[[ SOURCE DATA, beginning ]]

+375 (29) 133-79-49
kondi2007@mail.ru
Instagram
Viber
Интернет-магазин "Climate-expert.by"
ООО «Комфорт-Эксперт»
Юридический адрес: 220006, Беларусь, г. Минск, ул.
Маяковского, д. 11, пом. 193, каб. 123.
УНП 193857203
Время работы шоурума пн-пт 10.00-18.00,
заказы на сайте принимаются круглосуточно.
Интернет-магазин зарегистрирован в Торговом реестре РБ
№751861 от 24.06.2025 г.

[[ SOURCE DATA, end ]]

**WHAT TO PRODUCE:**
Write out every line of the items above, keeping each character, number and line break unchanged.

**WRITTEN SOLUTION:**
+375 (29) 133-79-49
kondi2007@mail.ru
Instagram
Viber
Интернет-магазин "Climate-expert.by"
ООО «Комфорт-Эксперт»
Юридический адрес: 220006, Беларусь, г. Минск, ул.
Маяковского, д. 11, пом. 193, каб. 123.
УНП 193857203
Время работы шоурума пн-пт 10.00-18.00,
заказы на сайте принимаются круглосуточно.
Интернет-магазин зарегистрирован в Торговом реестре РБ
№751861 от 24.06.2025 г.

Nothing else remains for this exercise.